Taxpayers should be on high alert for identity thieves pretending to be from the IRS, the U.S. Treasury warns.
More than 20,000 taxpayers have been targeted, including thousands of victims who have paid over $1 million to criminals claiming to be IRS officials, said J. Russell George, the Treasury Inspector General for tax administration, in a news release.
“This is the largest scam of its kind that we have ever seen,” George said.
The fraudsters tell people they owe taxes and must pay with a prepaid debit card or wire transfer. They threaten those who refuse to pay by telling them they will be arrested, deported or lose a business or driver’s license if they don’t pony up the money.
George said the phone scam has affected victims in nearly every state.
The IRS usually contacts people by mail – not by phone – about unpaid taxes and won't ask for payment using a prepaid card or wire transfer, George said. The IRS also won’t ask for a credit card number over the phone.

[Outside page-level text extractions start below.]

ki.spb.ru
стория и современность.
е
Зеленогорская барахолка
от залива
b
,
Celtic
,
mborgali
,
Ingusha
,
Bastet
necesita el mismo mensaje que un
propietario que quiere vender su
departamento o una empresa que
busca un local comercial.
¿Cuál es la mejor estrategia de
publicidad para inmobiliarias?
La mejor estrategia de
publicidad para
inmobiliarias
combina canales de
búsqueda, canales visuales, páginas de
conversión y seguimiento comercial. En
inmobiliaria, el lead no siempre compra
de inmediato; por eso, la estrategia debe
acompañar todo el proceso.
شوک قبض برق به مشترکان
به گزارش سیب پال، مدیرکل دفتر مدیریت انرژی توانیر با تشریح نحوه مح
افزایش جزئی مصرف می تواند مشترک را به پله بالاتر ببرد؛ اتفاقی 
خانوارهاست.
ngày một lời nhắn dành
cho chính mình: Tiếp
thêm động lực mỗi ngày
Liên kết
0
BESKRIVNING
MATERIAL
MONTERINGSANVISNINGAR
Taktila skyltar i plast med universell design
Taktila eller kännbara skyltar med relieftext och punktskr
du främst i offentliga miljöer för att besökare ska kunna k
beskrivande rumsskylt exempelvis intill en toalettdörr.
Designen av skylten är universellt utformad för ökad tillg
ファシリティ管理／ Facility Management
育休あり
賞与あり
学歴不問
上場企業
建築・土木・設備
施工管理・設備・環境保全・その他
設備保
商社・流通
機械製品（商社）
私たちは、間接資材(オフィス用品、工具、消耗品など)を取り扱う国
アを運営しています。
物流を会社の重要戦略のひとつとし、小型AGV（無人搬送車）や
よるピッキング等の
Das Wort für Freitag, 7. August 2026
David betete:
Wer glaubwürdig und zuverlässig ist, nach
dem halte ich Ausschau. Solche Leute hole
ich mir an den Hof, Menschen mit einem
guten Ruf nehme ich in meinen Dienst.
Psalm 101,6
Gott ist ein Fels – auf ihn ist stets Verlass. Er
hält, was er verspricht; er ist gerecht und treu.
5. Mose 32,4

“If someone unexpectedly calls claiming to be from the IRS and uses threatening language if you don’t pay immediately, that is a sign that it really isn’t the IRS calling,” he said.
The callers who commit this fraud often:
- Use common names and fake IRS badge numbers.
- Know the last four digits of the victim’s Social Security Number.
- Use fake Caller ID information appear as if the IRS is calling.
- Send bogus IRS e-mails to support their scam.
- Call a second time claiming to be the police or department of motor vehicles, again with fake Caller ID.
If you get a call from someone claiming to be with the IRS asking for a payment, here’s what to do:
- If you owe Federal taxes, or think you might owe taxes, hang up and call the IRS at 800-829-1040.
- If you don’t owe taxes, call and report the incident to the Treasury Department at 800-366-4484.
- You can also file a complaint with the Federal Trade Commission. Add “IRS Telephone Scam" to the comments in your complaint.
The IRS offers more information about various kinds of tax scams on its website.